The AWS Systems Manager’s capability provides secure, encrypted storage for configuration data management and Credentials/Security management. We can store passwords, database strings, Amazon Machine Image IDs, and license codes as parameter values. We can store values as plain text and encrypted data. You can reference Systems Manager parameters in your scripts, commands, SSM documents, and automation workflows by using the unique name you specified when you created a parameter.

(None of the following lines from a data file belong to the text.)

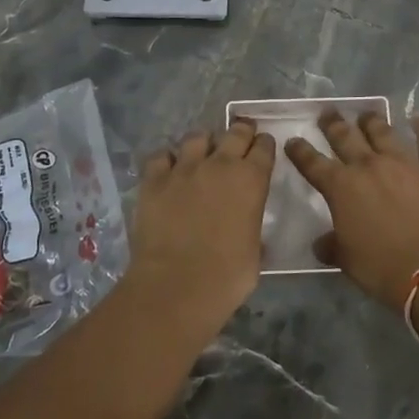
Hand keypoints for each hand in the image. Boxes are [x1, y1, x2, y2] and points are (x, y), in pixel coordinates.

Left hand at [125, 120, 275, 329]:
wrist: (176, 287)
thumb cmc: (226, 277)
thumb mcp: (255, 252)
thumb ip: (251, 226)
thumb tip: (246, 225)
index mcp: (251, 180)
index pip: (264, 148)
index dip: (265, 145)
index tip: (264, 147)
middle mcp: (220, 164)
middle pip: (235, 132)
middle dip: (241, 132)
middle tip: (241, 137)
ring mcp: (184, 168)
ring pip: (196, 137)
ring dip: (203, 143)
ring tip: (201, 153)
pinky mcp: (154, 179)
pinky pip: (161, 156)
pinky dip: (167, 160)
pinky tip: (168, 170)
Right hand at [285, 110, 418, 309]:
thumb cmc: (383, 268)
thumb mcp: (347, 261)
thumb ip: (332, 245)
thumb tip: (322, 243)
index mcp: (341, 188)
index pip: (312, 164)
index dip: (300, 151)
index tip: (292, 141)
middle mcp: (369, 166)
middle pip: (345, 137)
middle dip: (333, 124)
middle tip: (328, 113)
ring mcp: (403, 163)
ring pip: (383, 132)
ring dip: (371, 121)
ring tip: (366, 114)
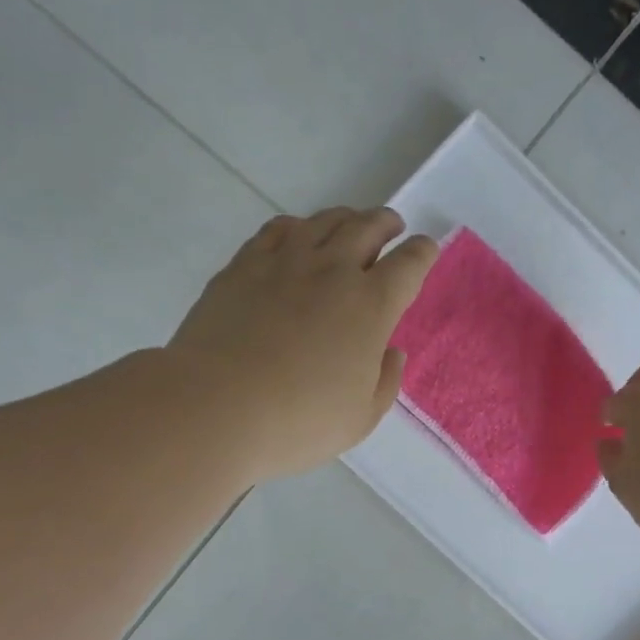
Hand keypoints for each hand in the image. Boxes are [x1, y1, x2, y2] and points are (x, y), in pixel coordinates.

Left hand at [167, 207, 437, 481]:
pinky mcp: (243, 266)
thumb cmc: (298, 422)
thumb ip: (385, 381)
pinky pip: (277, 229)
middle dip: (386, 223)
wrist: (215, 407)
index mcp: (371, 306)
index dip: (423, 252)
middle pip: (367, 227)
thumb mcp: (359, 418)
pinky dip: (297, 227)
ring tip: (349, 224)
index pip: (409, 263)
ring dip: (345, 218)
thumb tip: (391, 352)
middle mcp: (333, 271)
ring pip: (324, 221)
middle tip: (391, 226)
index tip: (425, 249)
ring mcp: (284, 262)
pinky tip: (296, 236)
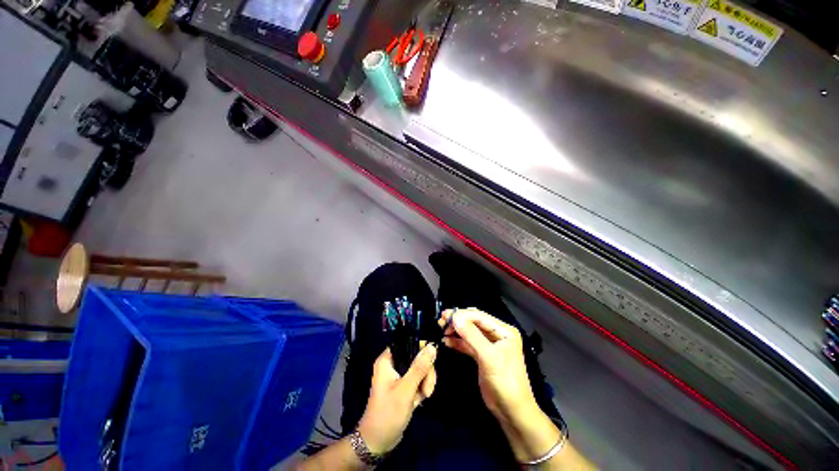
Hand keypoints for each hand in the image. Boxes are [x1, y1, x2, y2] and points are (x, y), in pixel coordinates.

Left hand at [356, 344, 436, 454]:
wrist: (378, 442)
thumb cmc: (388, 413)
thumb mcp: (406, 389)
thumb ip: (419, 367)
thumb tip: (432, 346)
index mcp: (388, 360)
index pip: (407, 343)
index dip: (421, 349)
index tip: (432, 361)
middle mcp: (393, 364)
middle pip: (416, 357)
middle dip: (425, 372)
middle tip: (428, 389)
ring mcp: (398, 376)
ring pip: (419, 369)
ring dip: (425, 382)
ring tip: (424, 397)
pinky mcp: (403, 386)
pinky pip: (418, 380)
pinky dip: (421, 389)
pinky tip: (419, 401)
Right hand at [439, 308, 534, 421]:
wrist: (512, 411)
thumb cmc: (505, 381)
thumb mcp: (489, 357)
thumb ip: (471, 335)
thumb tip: (455, 318)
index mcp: (503, 331)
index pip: (480, 316)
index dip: (462, 314)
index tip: (446, 316)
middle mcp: (497, 334)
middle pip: (474, 322)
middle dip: (458, 321)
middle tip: (441, 321)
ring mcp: (489, 345)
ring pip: (469, 332)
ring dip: (456, 331)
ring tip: (441, 329)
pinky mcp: (482, 355)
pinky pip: (468, 344)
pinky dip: (457, 342)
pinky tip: (446, 341)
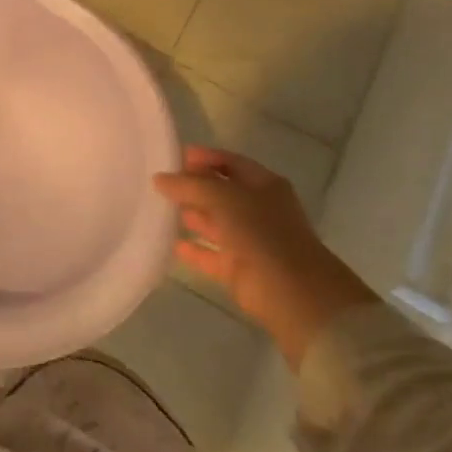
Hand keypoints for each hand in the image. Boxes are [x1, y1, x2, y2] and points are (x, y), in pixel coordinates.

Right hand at [153, 147, 376, 369]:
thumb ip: (190, 185)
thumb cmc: (262, 233)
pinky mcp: (240, 269)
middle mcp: (258, 209)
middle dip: (193, 186)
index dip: (204, 157)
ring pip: (215, 222)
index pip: (230, 162)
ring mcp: (250, 240)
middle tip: (159, 183)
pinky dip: (194, 249)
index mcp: (264, 185)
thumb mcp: (223, 198)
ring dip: (191, 215)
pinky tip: (172, 243)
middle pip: (221, 192)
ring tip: (158, 208)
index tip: (173, 157)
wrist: (293, 293)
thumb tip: (160, 178)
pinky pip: (211, 254)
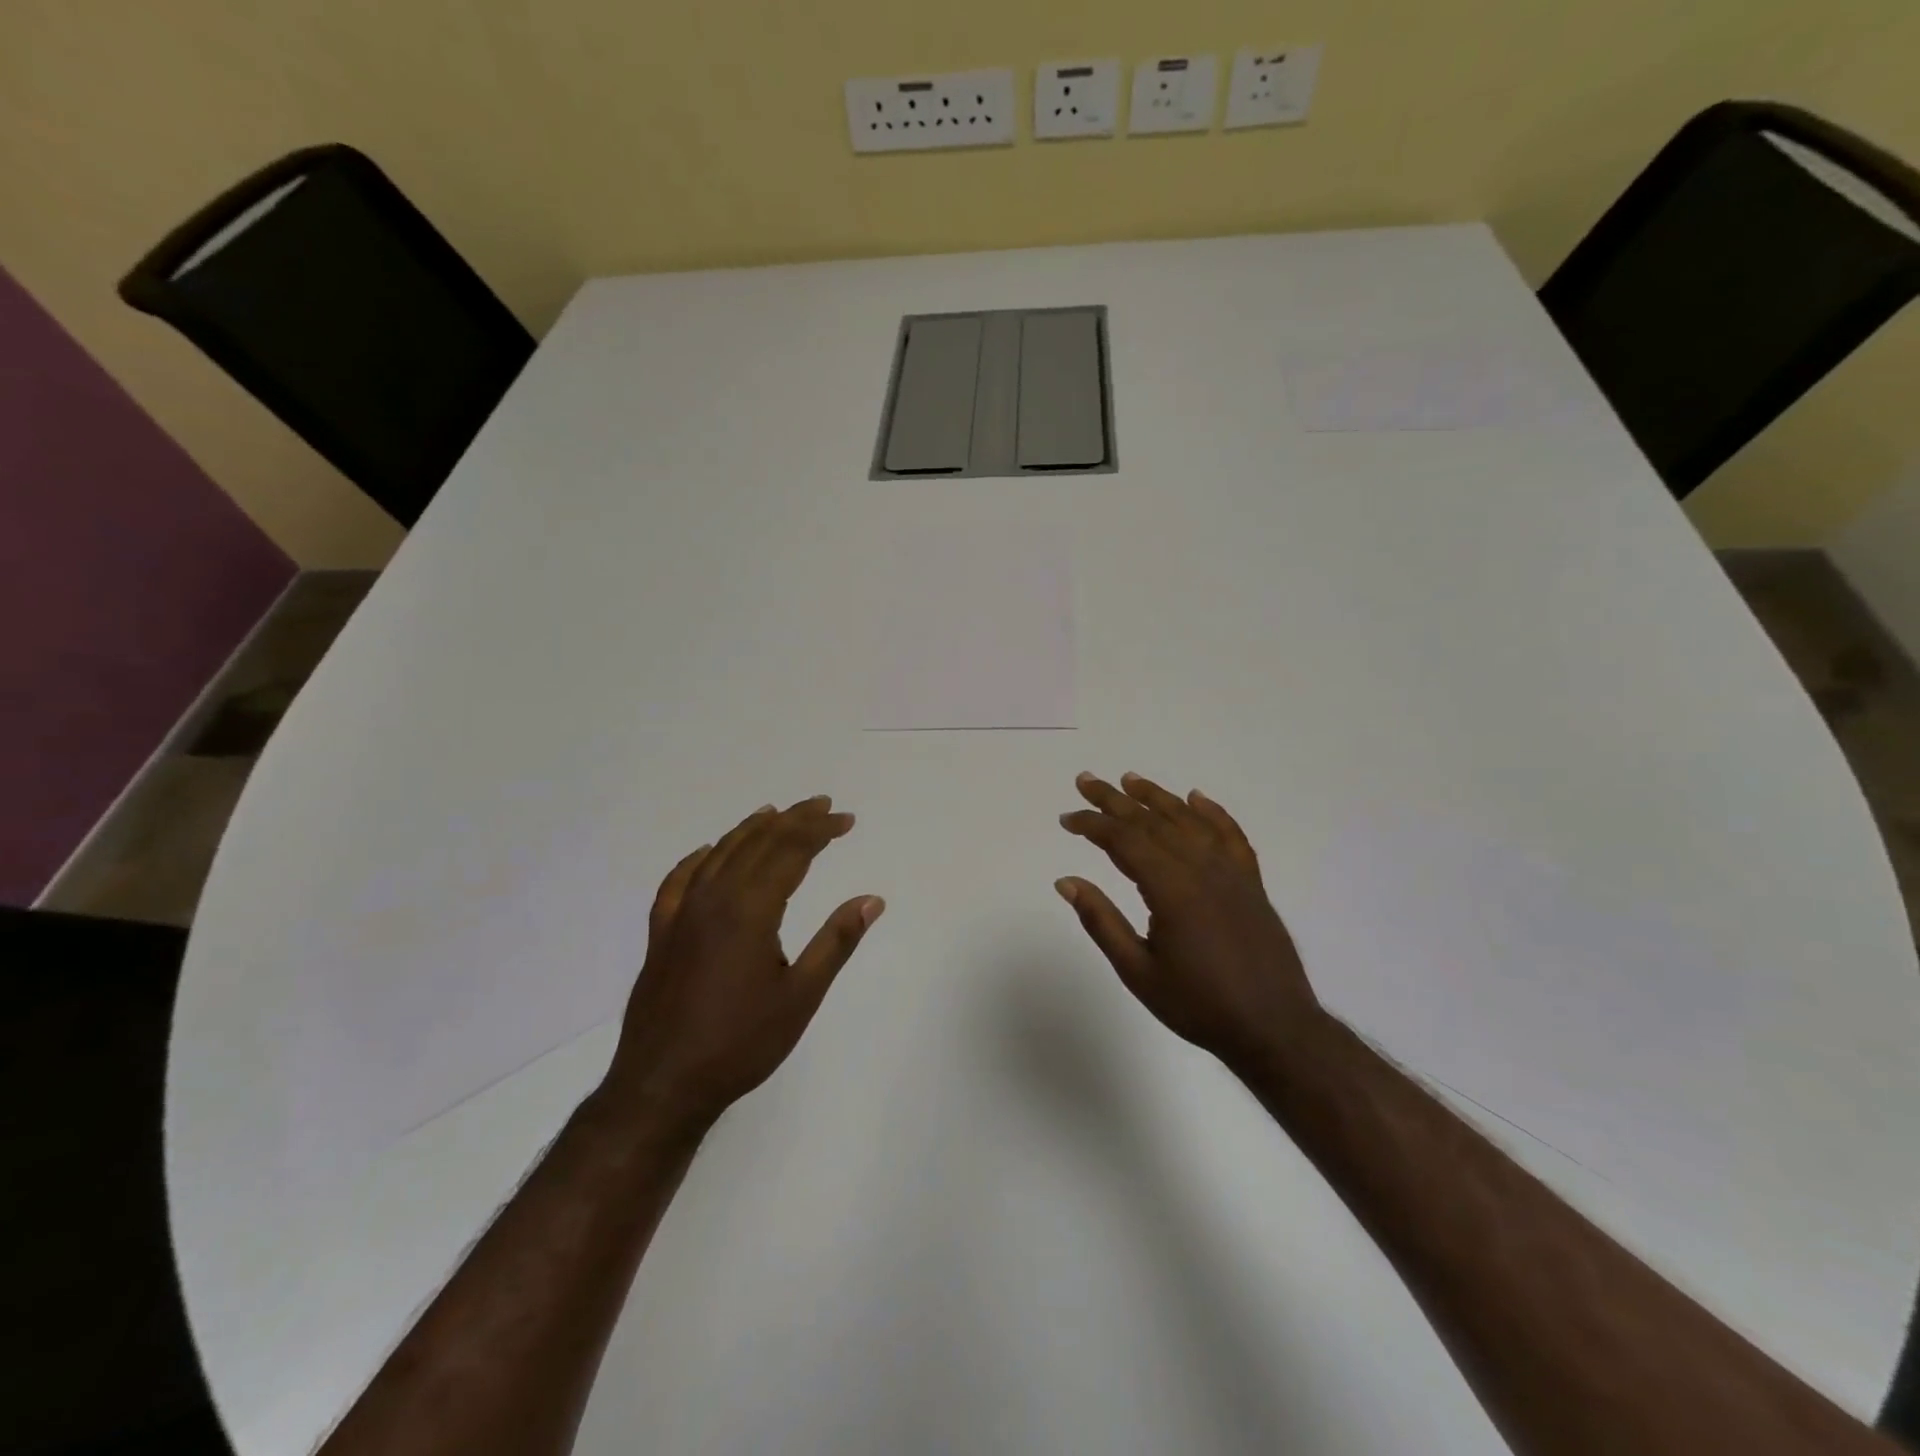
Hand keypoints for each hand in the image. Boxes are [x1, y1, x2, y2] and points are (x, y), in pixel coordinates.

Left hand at [602, 796, 882, 1136]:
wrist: (662, 1085)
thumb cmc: (741, 1043)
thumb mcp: (801, 996)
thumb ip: (836, 942)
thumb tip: (872, 899)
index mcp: (750, 909)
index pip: (790, 851)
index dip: (820, 830)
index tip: (846, 819)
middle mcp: (713, 898)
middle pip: (757, 842)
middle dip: (794, 820)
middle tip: (823, 807)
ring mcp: (681, 913)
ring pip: (720, 853)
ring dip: (752, 829)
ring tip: (776, 813)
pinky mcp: (661, 932)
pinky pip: (679, 880)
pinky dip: (699, 858)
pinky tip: (707, 852)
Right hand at [1057, 772, 1321, 1069]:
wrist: (1274, 1028)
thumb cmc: (1199, 1005)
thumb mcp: (1138, 971)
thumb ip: (1101, 921)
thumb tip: (1066, 882)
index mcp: (1172, 889)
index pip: (1124, 840)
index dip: (1092, 825)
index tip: (1067, 819)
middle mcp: (1202, 868)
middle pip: (1152, 822)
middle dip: (1114, 800)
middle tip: (1085, 781)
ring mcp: (1231, 872)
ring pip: (1189, 821)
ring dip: (1157, 797)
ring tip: (1129, 780)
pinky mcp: (1251, 882)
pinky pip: (1230, 835)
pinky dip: (1212, 813)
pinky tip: (1196, 798)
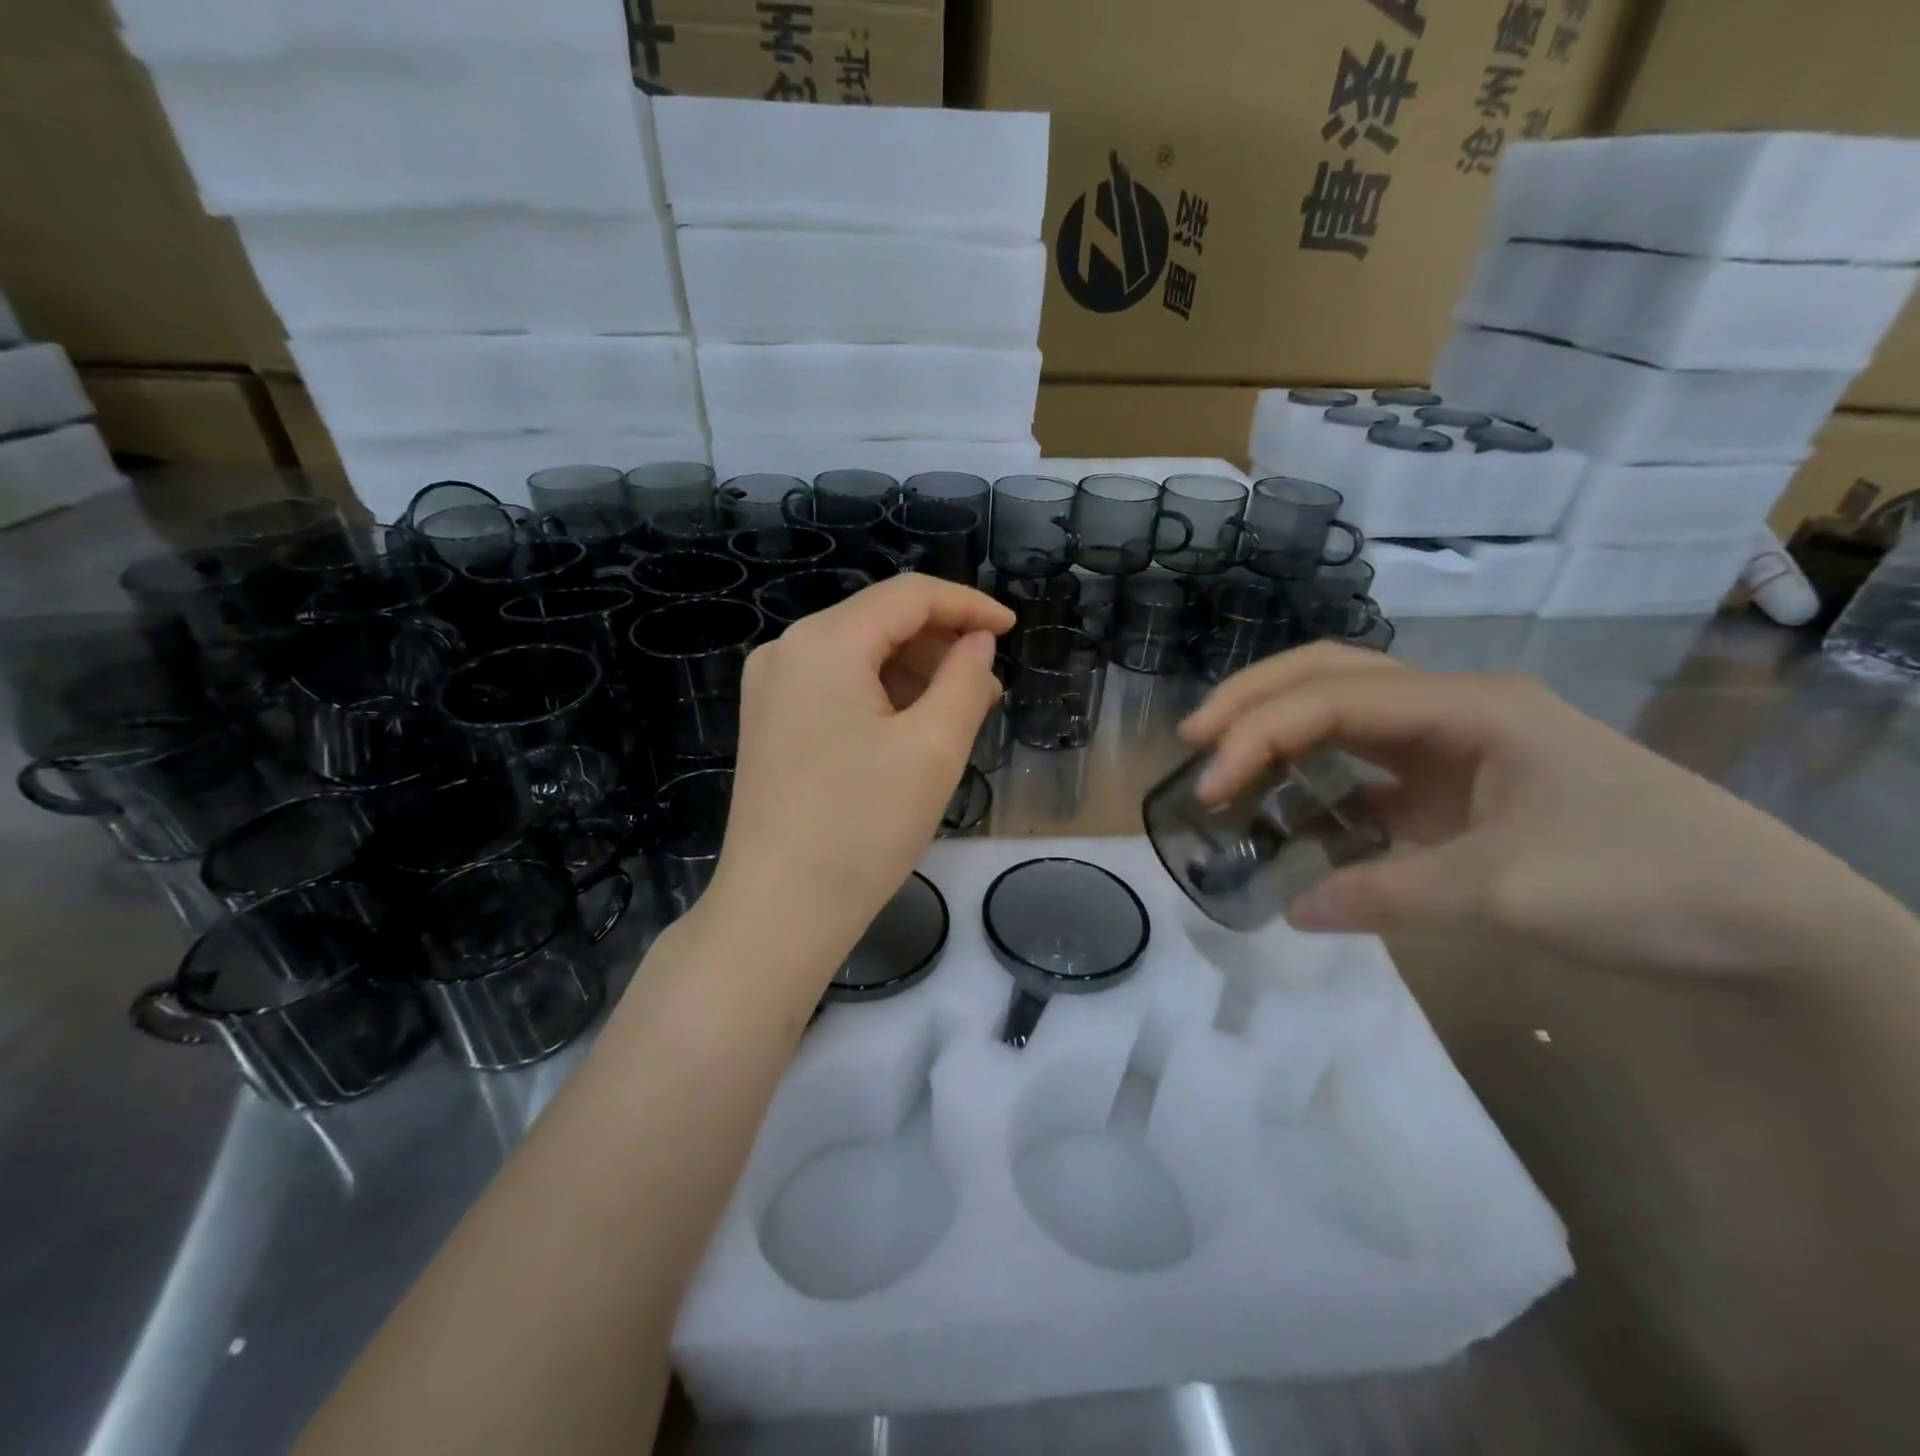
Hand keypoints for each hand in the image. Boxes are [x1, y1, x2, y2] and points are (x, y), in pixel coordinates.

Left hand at [705, 575, 1013, 972]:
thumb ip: (965, 679)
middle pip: (879, 621)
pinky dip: (881, 696)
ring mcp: (770, 688)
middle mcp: (787, 650)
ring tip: (960, 711)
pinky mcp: (769, 722)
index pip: (909, 596)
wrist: (779, 910)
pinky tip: (913, 728)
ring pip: (859, 655)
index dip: (968, 605)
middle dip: (941, 644)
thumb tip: (977, 642)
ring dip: (914, 672)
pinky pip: (836, 686)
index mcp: (824, 642)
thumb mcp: (933, 748)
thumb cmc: (863, 826)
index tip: (1013, 630)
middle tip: (990, 686)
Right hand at [1179, 643, 1880, 976]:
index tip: (1211, 786)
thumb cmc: (1646, 884)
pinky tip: (1291, 803)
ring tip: (1224, 759)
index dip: (1259, 734)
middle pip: (1332, 672)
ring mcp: (1458, 743)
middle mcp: (1455, 708)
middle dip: (1254, 698)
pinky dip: (1318, 774)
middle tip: (1194, 738)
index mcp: (1468, 707)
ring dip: (1280, 726)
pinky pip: (1369, 762)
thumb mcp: (1506, 894)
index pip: (1334, 699)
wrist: (1769, 923)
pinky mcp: (1460, 783)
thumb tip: (1292, 910)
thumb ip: (1386, 895)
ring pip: (1346, 708)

It is integrated with the secret manager, which manages the passwords and password policy. To access the open system manager console and choose the parameter console from the menu.
Parameter Store Benefits
- Improvement of security
- Separation of data from code
- Audit and access the passwords
- Reliability- parameters stored in different regions
- Store configuration and data encrypted
Parameter Store Features
- Modify/configure notification preferences on parameter policies.
- Can restrict access to parameters by creating an AWS Identity and IAM policy that specifies the tags that a user or group can access.
- Labelling of multiple parameter versions
- Validation of parameters after creations
- Parameter store integration
- Accessible from most of the AWS services
Any piece of information that is saved in the Parameter Store, such as a block of text, a list of names, a password, an AMI ID, a licensing key, and so on, is referred to as a Parameter Store Parameter.
String, StringList, and SecureString are the three parameter types that Parameter Store supports.
To ensure that the value you submit is in the right format for an Amazon EC2 AMI, you can define the data type for String arguments as aws:ec2:image
String arguments by default contain any block of text you enter.
The following examples demonstrate how comma-separated lists of values are used in StringList arguments.
Sensitive data is stored which is in the form of encrypted format. The SecureString parameter type can be used to encrypt textual data, including passwords, application secrets, private configuration information, and any other kinds of information you want to keep private. An AWS KMS key is used to encrypt and decrypt SecureString data.
Setting Up Parameter store
Configure AWS Identity and Access Management (IAM) policies to grant users in your account access to the actions you define before creating parameters in Parameter Store, a feature of AWS Systems Manager.
The manual configuration of these policies using the IAM console and the distribution of them to users and user groups are covered in this section.
To limit which parameter actions can be executed on a managed node, policies can be established and assigned.
This section also explains how to set Amazon EventBridge rules so you can get alerts whenever a parameter in Systems Manager changes.
Additionally, you may use EventBridge rules to trigger additional AWS operations depending on modifications to the Parameter Store.